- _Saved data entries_
● ● ● ●

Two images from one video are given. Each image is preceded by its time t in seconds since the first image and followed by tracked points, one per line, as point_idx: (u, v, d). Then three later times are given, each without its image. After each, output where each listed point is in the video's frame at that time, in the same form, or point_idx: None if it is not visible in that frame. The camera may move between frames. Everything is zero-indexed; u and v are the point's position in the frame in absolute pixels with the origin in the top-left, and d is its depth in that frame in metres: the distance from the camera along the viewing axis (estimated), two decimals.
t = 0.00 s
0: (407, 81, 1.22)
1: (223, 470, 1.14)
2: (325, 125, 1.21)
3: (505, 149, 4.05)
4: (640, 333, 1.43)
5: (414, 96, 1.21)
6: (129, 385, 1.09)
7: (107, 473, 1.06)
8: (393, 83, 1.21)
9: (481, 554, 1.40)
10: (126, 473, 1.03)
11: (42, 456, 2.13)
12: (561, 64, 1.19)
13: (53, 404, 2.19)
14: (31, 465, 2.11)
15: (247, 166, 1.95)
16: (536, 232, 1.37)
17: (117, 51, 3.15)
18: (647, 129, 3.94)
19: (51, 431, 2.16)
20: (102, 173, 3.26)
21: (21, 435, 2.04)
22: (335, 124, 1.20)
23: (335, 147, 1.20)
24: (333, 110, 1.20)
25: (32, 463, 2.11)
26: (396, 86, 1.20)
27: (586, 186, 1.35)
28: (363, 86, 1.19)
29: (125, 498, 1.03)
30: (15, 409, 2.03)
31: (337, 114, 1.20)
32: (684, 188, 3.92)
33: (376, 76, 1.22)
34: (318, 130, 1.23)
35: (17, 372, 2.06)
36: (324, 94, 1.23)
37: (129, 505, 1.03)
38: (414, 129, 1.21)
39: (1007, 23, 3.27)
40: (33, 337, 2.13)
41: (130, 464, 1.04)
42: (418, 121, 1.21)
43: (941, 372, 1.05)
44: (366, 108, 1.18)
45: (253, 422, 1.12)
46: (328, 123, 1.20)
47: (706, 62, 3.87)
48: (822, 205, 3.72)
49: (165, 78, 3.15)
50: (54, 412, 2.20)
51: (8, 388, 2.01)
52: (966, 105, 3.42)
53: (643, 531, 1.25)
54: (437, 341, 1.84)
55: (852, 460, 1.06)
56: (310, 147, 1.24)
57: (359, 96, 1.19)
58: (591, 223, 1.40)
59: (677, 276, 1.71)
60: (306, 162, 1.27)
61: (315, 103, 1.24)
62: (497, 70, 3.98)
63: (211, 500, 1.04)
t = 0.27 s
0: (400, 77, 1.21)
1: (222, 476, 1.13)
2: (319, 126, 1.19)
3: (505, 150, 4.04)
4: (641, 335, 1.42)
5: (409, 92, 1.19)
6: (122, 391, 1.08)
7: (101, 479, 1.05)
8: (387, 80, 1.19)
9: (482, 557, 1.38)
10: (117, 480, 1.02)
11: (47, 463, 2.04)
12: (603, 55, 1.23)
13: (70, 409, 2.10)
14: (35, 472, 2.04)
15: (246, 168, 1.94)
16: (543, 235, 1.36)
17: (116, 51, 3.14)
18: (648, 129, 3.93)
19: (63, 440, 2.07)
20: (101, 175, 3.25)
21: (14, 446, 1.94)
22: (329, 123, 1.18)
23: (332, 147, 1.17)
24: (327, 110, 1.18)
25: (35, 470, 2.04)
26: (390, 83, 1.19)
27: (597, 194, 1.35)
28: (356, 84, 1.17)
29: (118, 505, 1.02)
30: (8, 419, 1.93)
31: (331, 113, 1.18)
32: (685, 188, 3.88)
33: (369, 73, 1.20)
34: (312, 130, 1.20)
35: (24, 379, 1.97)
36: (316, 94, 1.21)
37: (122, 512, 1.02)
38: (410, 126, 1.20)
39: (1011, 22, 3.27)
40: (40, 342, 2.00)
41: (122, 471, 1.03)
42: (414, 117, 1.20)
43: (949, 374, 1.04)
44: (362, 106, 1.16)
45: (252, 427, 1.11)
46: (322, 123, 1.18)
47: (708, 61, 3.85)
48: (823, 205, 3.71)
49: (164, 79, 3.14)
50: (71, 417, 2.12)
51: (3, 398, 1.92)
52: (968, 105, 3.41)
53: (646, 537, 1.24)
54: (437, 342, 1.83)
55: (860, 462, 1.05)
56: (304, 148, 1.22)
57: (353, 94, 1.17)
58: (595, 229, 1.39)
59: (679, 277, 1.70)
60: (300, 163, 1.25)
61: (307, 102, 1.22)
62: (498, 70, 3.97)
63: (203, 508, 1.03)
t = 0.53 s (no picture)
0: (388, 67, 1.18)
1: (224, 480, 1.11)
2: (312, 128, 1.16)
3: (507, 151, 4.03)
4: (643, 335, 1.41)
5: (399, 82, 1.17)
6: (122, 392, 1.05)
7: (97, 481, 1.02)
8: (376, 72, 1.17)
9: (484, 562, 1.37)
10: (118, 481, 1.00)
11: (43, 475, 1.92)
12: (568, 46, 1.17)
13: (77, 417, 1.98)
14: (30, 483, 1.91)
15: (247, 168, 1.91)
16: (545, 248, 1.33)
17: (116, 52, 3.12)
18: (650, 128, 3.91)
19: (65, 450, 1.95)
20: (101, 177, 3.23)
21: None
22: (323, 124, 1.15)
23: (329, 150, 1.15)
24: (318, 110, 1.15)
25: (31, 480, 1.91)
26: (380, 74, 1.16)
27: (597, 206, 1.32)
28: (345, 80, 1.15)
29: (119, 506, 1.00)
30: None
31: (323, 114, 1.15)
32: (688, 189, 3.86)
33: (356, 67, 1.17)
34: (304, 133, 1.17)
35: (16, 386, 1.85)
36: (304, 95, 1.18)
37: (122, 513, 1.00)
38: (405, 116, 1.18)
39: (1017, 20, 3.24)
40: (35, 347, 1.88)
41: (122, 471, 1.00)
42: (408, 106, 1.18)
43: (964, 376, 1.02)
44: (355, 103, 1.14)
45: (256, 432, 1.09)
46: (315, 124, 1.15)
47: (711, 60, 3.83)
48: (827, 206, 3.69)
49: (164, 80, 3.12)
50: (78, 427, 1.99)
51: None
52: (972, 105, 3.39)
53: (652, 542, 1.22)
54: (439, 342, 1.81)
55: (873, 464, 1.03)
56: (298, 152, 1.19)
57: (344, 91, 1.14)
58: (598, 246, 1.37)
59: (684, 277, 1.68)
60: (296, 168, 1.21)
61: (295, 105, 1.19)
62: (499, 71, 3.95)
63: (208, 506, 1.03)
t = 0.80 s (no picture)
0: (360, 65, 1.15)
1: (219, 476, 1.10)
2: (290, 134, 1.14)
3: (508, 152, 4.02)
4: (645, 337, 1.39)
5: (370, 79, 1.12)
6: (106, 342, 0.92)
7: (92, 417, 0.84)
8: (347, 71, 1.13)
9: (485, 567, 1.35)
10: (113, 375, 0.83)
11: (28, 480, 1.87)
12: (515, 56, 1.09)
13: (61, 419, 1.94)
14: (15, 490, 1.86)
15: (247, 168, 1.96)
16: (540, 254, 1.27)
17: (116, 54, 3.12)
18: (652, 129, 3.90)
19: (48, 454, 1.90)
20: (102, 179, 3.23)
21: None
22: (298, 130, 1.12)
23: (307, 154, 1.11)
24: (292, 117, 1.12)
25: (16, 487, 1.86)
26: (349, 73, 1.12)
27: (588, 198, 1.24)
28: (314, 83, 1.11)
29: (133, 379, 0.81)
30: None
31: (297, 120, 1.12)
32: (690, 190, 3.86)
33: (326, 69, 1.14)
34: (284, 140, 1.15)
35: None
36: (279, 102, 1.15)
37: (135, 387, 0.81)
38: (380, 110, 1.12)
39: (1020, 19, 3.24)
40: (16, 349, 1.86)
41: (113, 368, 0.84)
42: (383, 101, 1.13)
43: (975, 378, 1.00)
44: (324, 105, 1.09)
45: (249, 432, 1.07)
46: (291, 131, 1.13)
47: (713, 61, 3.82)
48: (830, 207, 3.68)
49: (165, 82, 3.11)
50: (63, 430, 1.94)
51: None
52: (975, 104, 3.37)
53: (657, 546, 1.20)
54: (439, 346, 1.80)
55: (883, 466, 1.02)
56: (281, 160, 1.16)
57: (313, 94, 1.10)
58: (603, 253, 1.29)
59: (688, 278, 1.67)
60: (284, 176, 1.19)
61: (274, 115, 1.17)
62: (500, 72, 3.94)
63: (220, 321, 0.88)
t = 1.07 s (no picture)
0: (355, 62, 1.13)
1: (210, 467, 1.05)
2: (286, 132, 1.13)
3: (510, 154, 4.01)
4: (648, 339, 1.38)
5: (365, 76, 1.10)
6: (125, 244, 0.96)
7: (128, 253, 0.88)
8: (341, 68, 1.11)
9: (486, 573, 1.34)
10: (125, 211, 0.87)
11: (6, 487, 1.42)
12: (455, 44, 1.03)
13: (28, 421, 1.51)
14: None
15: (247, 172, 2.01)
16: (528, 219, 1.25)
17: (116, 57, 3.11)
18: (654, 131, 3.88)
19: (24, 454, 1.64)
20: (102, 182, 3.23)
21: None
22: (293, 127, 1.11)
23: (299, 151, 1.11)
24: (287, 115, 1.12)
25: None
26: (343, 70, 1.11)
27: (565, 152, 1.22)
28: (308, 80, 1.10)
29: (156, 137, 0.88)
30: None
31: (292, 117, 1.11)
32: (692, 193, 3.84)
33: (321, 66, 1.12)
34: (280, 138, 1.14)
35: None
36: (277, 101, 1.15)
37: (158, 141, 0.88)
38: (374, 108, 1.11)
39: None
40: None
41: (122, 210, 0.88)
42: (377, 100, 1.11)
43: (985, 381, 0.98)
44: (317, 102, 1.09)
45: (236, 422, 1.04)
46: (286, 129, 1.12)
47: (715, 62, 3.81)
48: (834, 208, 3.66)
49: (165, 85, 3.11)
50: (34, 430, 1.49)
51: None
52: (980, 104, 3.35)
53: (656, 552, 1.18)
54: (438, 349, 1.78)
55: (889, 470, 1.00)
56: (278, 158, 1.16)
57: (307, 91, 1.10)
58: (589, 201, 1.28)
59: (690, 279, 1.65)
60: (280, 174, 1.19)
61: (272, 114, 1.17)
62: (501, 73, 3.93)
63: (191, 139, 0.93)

● ● ● ●

- _TASK_
Copy word for word the stretch of entries above from the line that has "49: (165, 82, 3.11)" through the line that has "63: (220, 321, 0.88)", both ends included, and nothing outside it.

- _EXERCISE ANSWER_
49: (165, 82, 3.11)
50: (63, 430, 1.94)
51: None
52: (975, 104, 3.37)
53: (657, 546, 1.20)
54: (439, 346, 1.80)
55: (883, 466, 1.02)
56: (281, 160, 1.16)
57: (313, 94, 1.10)
58: (603, 253, 1.29)
59: (688, 278, 1.67)
60: (284, 176, 1.19)
61: (274, 115, 1.17)
62: (500, 72, 3.94)
63: (220, 321, 0.88)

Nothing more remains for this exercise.